FARPOINT MINDSTATION II

The Quest for Purpose

by Dr. David R. Huff

Pub Date: Nov. 13th, 2008
ISBN: 978-1425181048

A second collection of poems fails to live up to its self-announced aspirations.

A slim volume composed almost equally of poems, authorial notes and photographs, Farpoint Mindstation II begins with Huff noting that he's included "some of the classics" from his first volume, Farpoint Mindstation I. Unfortunately, the subsequent volume fails to live up to that designation. The first poem, "A Wasted Life," is a clear indictment of Israeli policy, but the terzanelle form requires repetitions of the line "fetid vapors of forgotten objects assault the nose." However, it gains nothing with each iteration, since the heavy-handed viewpoint is clear from the start. Many of the other poems are innocuous if clichè. "Day of the Dunes" reminds us that in the desert, "Where gold is worthless, water is the currency of life." However, readers may find the sentiment of "Green Tea Under the Oak Tree" valuable, with lines like "when the ice melts the tea becomes weak and uninteresting" as a metaphor for the necessity of living intensely.

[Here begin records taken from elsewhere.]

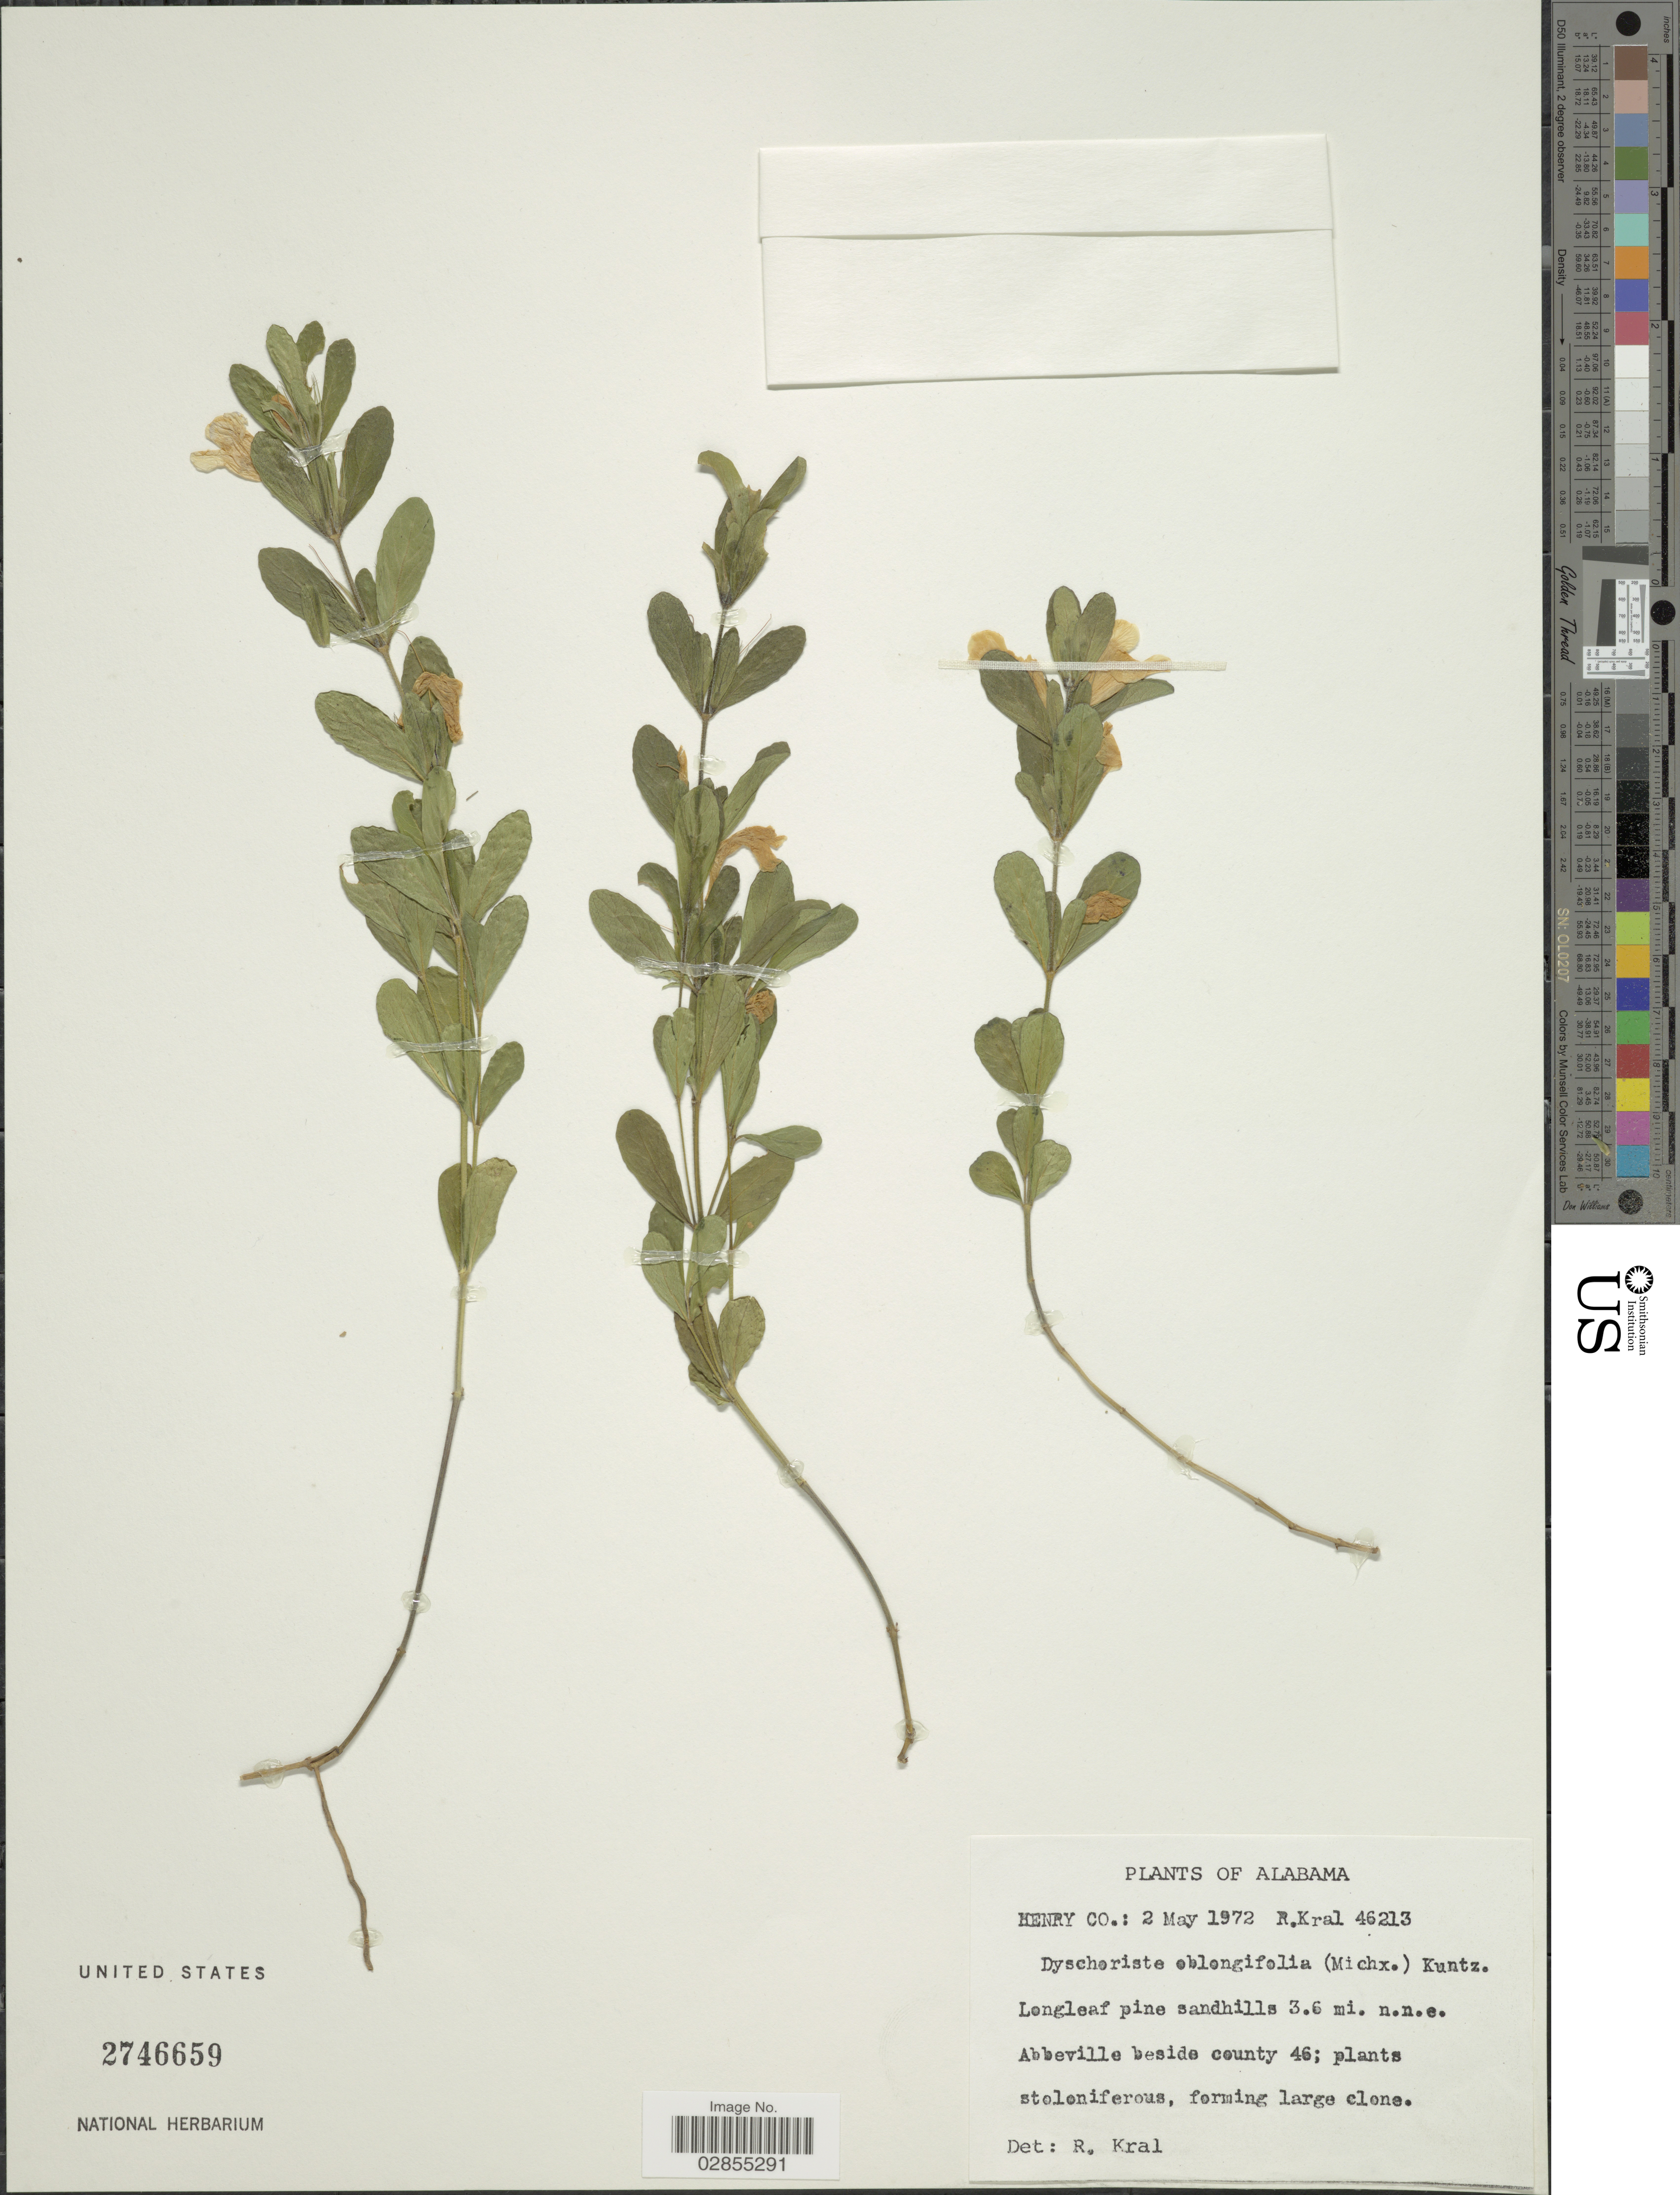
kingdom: Plantae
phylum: Tracheophyta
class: Magnoliopsida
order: Lamiales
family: Acanthaceae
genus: Dyschoriste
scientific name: Dyschoriste oblongifolia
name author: (Michx.) Kuntze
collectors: R. Kral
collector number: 46213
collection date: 1972-05-02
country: United States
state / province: Alabama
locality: Henry Co. Longleaf pine sandhills 3.6 mi. n.n.e. Abbeville beside county 46.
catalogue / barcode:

It's also difficult to object to a Vietnam vet writing about war, no matter how unenlightening the results. Far more of the poems, however, style themselves in the libertarian mode of being politically incorrect (one poem is even dedicated to "political incorrectness"), and are both didactic and unenlightening, preaching to those who similarly find themselves worrying that saying "peace be onto you" is somehow going to incur the wrath of those in charge of "this verbal selectness." Tired would-be satirical terms, such as "poli-parrot" and "bureau-critter," are especially wearisome. Huff claims that his "many un-politically correct poems" show him to be an "evolutionary" rather than "revolutionary," someone seeking "change over a long period of time by using the tools of persuasion," but what he offers is little more than weak Zen and a hatred for bureaucracy.

A muddled collection, unsatisfying formally and as a coherent political/spiritual statement.